Il sabato in cui è stato varato il suo System 001, Boyan Slat ha annunciato alla stampa mondiale che, se tutto andrà bene, potrà costruire una sessantina di strutture. Nel suo Paese è corteggiato dai politici e dagli stessi Reali, che vedono in lui il simbolo della «genialità olandese». Tra i suoi finanziatori c’è anche Peter Thiel, ricchissimo cofondatore di PayPal e grande ammiratore di Donald Trump. Boyan non si occupa di politica, ma non ha comunque intenzione di mettersi contro un benefattore semplicemente perché sostiene un presidente responsabile del ritiro degli Stati Uniti dagli accordi sui cambiamenti climatici di Parigi. «Thiel ha investito nel mio progetto perché adora l’innovazione e l’intraprendenza», spiega in modo diplomatico. Oggi, The Ocean Cleanup assomiglia a tutte le startup della Silicon Valley, dove nessuno conta ore di lavoro e straordinari. L’unica differenza è che non le è permesso ricavare profitti. Slat ci lavora sette giorni su sette. Quando si riposa legge, «mai romanzi, ma numerosi saggi e biografie». In particolare, una su Thomas Edison, pioniere dell’elettricità e fondatore della General Electric. Ma il suo vero eroe è Tesla. Niente a che vedere con l’auto elettrica: il Tesla in questione si chiama Nikola. Questo sconosciuto, serbo naturalizzato americano, è il pioniere della corrente alternata e al momento della morte era sommerso di debiti. «Un idealista, un po’ come me. Considerava la tecnologia il modo migliore per far progredire il mondo, mentre Edison è più simile a un capitalista che cerca di fare fortuna».

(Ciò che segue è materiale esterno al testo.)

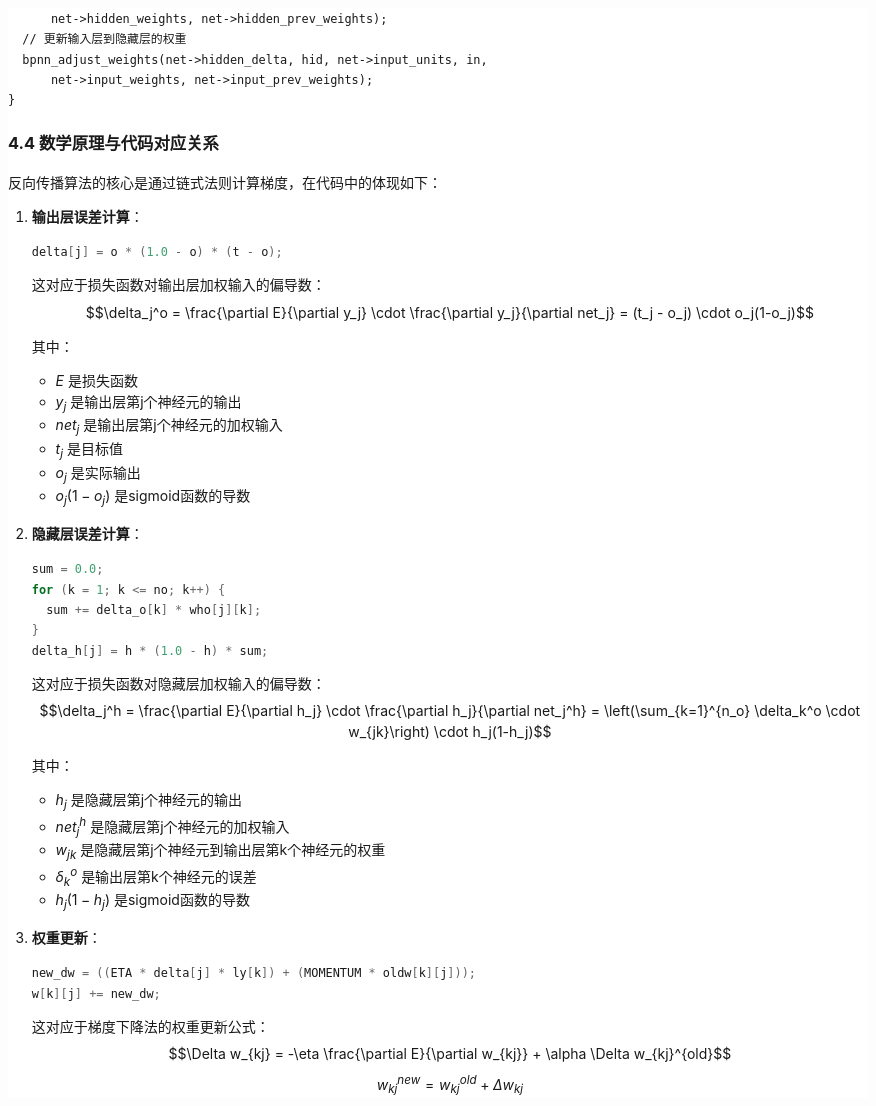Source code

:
 ```
      net->hidden_weights, net->hidden_prev_weights);
  // 更新输入层到隐藏层的权重
  bpnn_adjust_weights(net->hidden_delta, hid, net->input_units, in,
      net->input_weights, net->input_prev_weights);
}
```

### 4.4 数学原理与代码对应关系

反向传播算法的核心是通过链式法则计算梯度，在代码中的体现如下：

1. **输出层误差计算**：
   ```C++
   delta[j] = o * (1.0 - o) * (t - o);
   ```
   这对应于损失函数对输出层加权输入的偏导数：
   $$\delta_j^o = \frac{\partial E}{\partial y_j} \cdot \frac{\partial y_j}{\partial net_j} = (t_j - o_j) \cdot o_j(1-o_j)$$
   
   其中：
   - $E$ 是损失函数
   - $y_j$ 是输出层第j个神经元的输出
   - $net_j$ 是输出层第j个神经元的加权输入
   - $t_j$ 是目标值
   - $o_j$ 是实际输出
   - $o_j(1-o_j)$ 是sigmoid函数的导数

2. **隐藏层误差计算**：
   ```C++
   sum = 0.0;
   for (k = 1; k <= no; k++) {
     sum += delta_o[k] * who[j][k];
   }
   delta_h[j] = h * (1.0 - h) * sum;
   ```
   
   这对应于损失函数对隐藏层加权输入的偏导数：
   $$\delta_j^h = \frac{\partial E}{\partial h_j} \cdot \frac{\partial h_j}{\partial net_j^h} = \left(\sum_{k=1}^{n_o} \delta_k^o \cdot w_{jk}\right) \cdot h_j(1-h_j)$$
   
   其中：
   - $h_j$ 是隐藏层第j个神经元的输出
   - $net_j^h$ 是隐藏层第j个神经元的加权输入
   - $w_{jk}$ 是隐藏层第j个神经元到输出层第k个神经元的权重
   - $\delta_k^o$ 是输出层第k个神经元的误差
   - $h_j(1-h_j)$ 是sigmoid函数的导数

3. **权重更新**：
   ```C++
   new_dw = ((ETA * delta[j] * ly[k]) + (MOMENTUM * oldw[k][j]));
   w[k][j] += new_dw;
   ```
   
   这对应于梯度下降法的权重更新公式：
   $$\Delta w_{kj} = -\eta \frac{\partial E}{\partial w_{kj}} + \alpha \Delta w_{kj}^{old}$$
   $$w_{kj}^{new} = w_{kj}^{old} + \Delta w_{kj}$$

Oggi al progetto lavorano 85 persone, fra cui molti ingegneri, spesso provenienti dal settore petrolifero L’obiettivo di The Ocean Cleanup è ripulire le acque dalla Great Pacific Garbage Patch, enorme «isola» di rifiuti plastici fra le Hawaii e la California.
Perché i soldi a Boyan non interessano. Non ha una macchina, va in ufficio in bicicletta o in treno, come tutti gli olandesi. Durante la settimana vive con la fidanzata Kim, una biologa che faceva parte della sua squadra fino a poco tempo fa, e nei fine settimana torna dalla madre a Delft. A lui non interessa diventare un miliardario: gli basterebbe salvare il pianeta.